→ TEXT PROVIDED:

Usage patterns are going to be critical here.  There is a huge difference between a large amount of data being used in an OLTP workflow than a DSS/OLAP workflow.  Additionally, I am concerned your indexes are going to be very large.  Now, depending on your usage pattern, breaking things down carefully regarding tablespace and partial indexes may be enough.  However, keep in mind that no table can be larger than 32TB.  At any rate, no matter what solution you use, I don't see a generally tuned database being what you want (which means you are tuning for workflow).

Now, I think your big limits in OLTP are going to be max table size (32TB) and index size.  These can all be managed (and managed carefully) but they are limits.

For OLAP you have a totally different set of concerns, and since you are talking about aggregating a lot of data, vanilla PostgreSQL is going to be a pain to get working as it is.  On the other hand OLAP and large db mixed workloads is where Postgres-XC might really shine.  The complexity costs there will likely be worth it in removing limitations on disk I/O and lack of intraquery parallelism.

200TB is a lot of data.  400TB is twice that.  Either way you are going to have a really complex set of problems to tackle regardless of what solution you choose. 

I have heard of db sizes in the 30-100TB range on PostgreSQL even before Postgres-XC.  I am not sure beyond that.

→ RECORDS TO PROCESS:
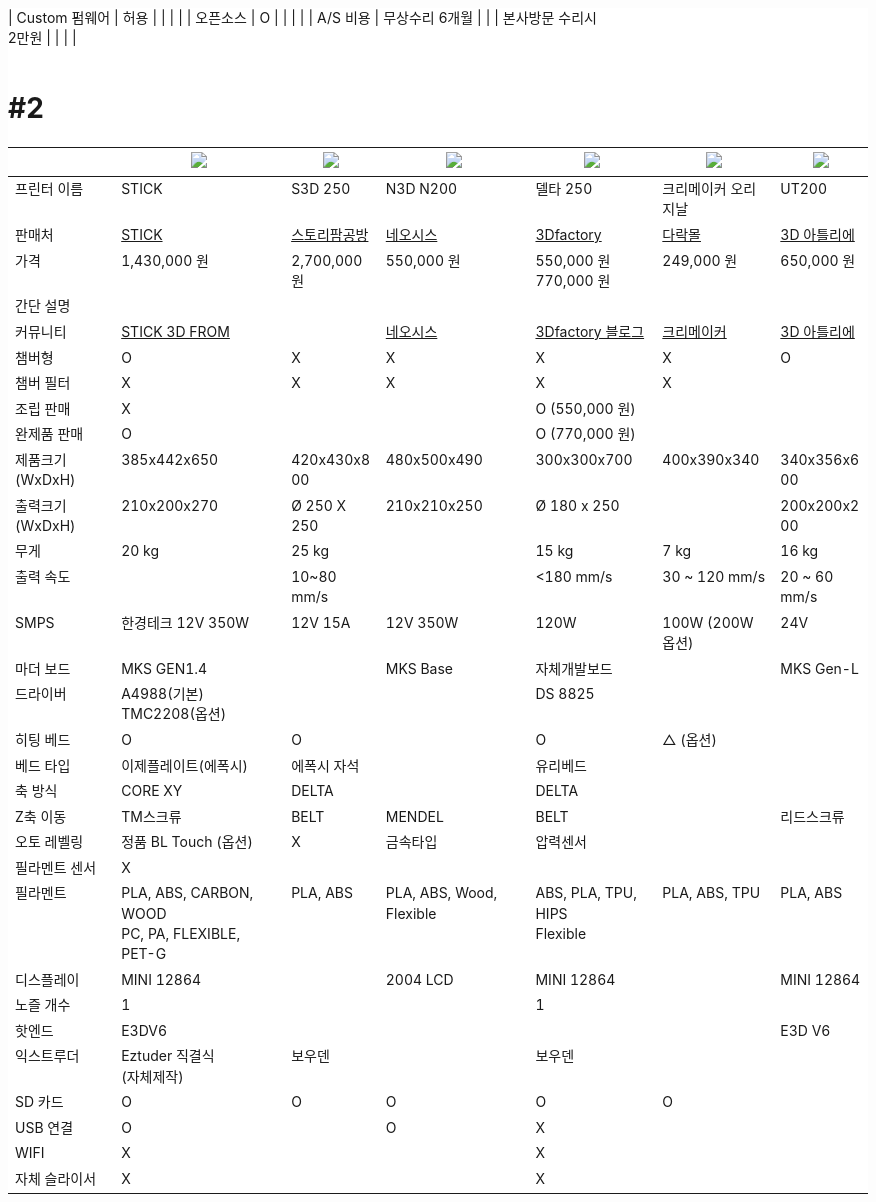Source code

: | Custom 펌웨어 | 허용 |  |  |  |
| 오픈소스 | O |  |  |  |
| A/S 비용 | 무상수리 6개월 |  |  | 본사방문 수리시<br> 2만원 | | | |

# #2

| | <img src="images/stick.png" width="150"> | <img src="images/stealth250.png" width="150"> | <img src="images/n200.png" width="150"> | <img src="images/delta250.png" width="150"> | <img src="images/cremaker.png" width="150"> | <img src="images/ut200.png" width="150"> |
| ------------- | ------------- | ------------- | ------------- | ------------- | ------------- | ------------- |
| 프린터 이름  | STICK | S3D 250 | N3D N200 | 델타 250 | 크리메이커 오리지날| UT200 |
| 판매처 | [STICK](https://smartstore.naver.com/stick3d) | [스토리팜공방](https://smartstore.naver.com/farmspace) | [네오시스](https://smartstore.naver.com/neoizm) | [3Dfactory](https://smartstore.naver.com/samdnd) | [다락몰](https://smartstore.naver.com/cremaker) | [3D 아틀리에](http://www.3datelier.co.kr/) |
| 가격 | 1,430,000 원 |  2,700,000 원 | 550,000 원 | 550,000 원<br> 770,000 원| 249,000 원| 650,000 원 |
| 간단 설명 |
| 커뮤니티 | [STICK 3D FROM](https://cafe.naver.com/3dkor) | | [네오시스](https://cafe.naver.com/neoizm) | [3Dfactory 블로그](https://blog.naver.com/phelpme) | [크리메이커](https://cafe.naver.com/cremaker) | [3D 아틀리에](https://cafe.naver.com/3datelier) |
| 챔버형 | O | X | X | X | X | O |
| 챔버 필터 | X | X | X | X | X |  |
| 조립 판매 | X |  |  | O (550,000 원) |  |  |
| 완제품 판매 | O |  | | O (770,000 원) |  |  |  
| 제품크기(WxDxH) | 385x442x650 | 420x430x800 | 480x500x490 | 300x300x700 | 400x390x340 | 340x356x600 |
| 출력크기(WxDxH) | 210x200x270 | Ø 250 X 250 | 210x210x250 | Ø 180 x 250 |  | 200x200x200 |
| 무게 | 20 kg | 25 kg |  | 15 kg | 7 kg | 16 kg |
| 출력 속도 |  | 10~80 mm/s |  | <180 mm/s | 30 ~ 120 mm/s | 20 ~ 60 mm/s |
| SMPS | 한경테크 12V 350W | 12V 15A | 12V 350W | 120W | 100W (200W 옵션) | 24V  |
| 마더 보드 | MKS GEN1.4 |  | MKS Base | 자체개발보드 |  | MKS Gen-L
| 드라이버 | A4988(기본) TMC2208(옵션) |  |  | DS 8825 |  | |
| 히팅 베드 | O | O |  | O | △ (옵션) |
| 베드 타입 | 이제플레이트(에폭시) | 에폭시 자석 |  | 유리베드 |  |
| 축 방식 | CORE XY | DELTA |  | DELTA | | |
| Z축 이동 | TM스크류 | BELT | MENDEL | BELT |  | 리드스크류 |
| 오토 레벨링 | 정품 BL Touch (옵션) | X | 금속타입 | 압력센서 |  | |
| 필라멘트 센서 | X |  |  |  |  |  |
| 필라멘트 | PLA, ABS, CARBON, WOOD<br> PC, PA, FLEXIBLE, PET-G | PLA, ABS | PLA, ABS, Wood, Flexible | ABS, PLA, TPU, HIPS<br> Flexible | PLA, ABS, TPU | PLA, ABS |
| 디스플레이 | MINI 12864 |  | 2004 LCD | MINI 12864 |  | MINI 12864 |
| 노즐 개수 | 1 |  |  | 1 |  | |
| 핫엔드 | E3DV6 |  |  |  |  | E3D V6 |
| 익스트루더 | Eztuder 직결식<br>(자체제작)  |  보우덴 |  |  보우덴 |  |
| SD 카드 | O | O | O | O | O |
| USB 연결 | O |  | O | X |  |
| WIFI | X |  |  | X |  |  |
| 자체 슬라이서 | X |  |  | X |  |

→ WORK REQUEST 1:
From the text on PostgreSQL database size, list each distinct size or size range given in terabytes.
→ WORK REQUEST 2:
Copy each line of the listing that contains the string "WxDxH", treating case as significant.
The text and the listing come from unrelated sources.

→ ANSWER SECTION 1:
32TB
200TB
400TB
30-100TB

→ ANSWER SECTION 2:
| 제품크기(WxDxH) | 385x442x650 | 420x430x800 | 480x500x490 | 300x300x700 | 400x390x340 | 340x356x600 |
| 출력크기(WxDxH) | 210x200x270 | Ø 250 X 250 | 210x210x250 | Ø 180 x 250 |  | 200x200x200 |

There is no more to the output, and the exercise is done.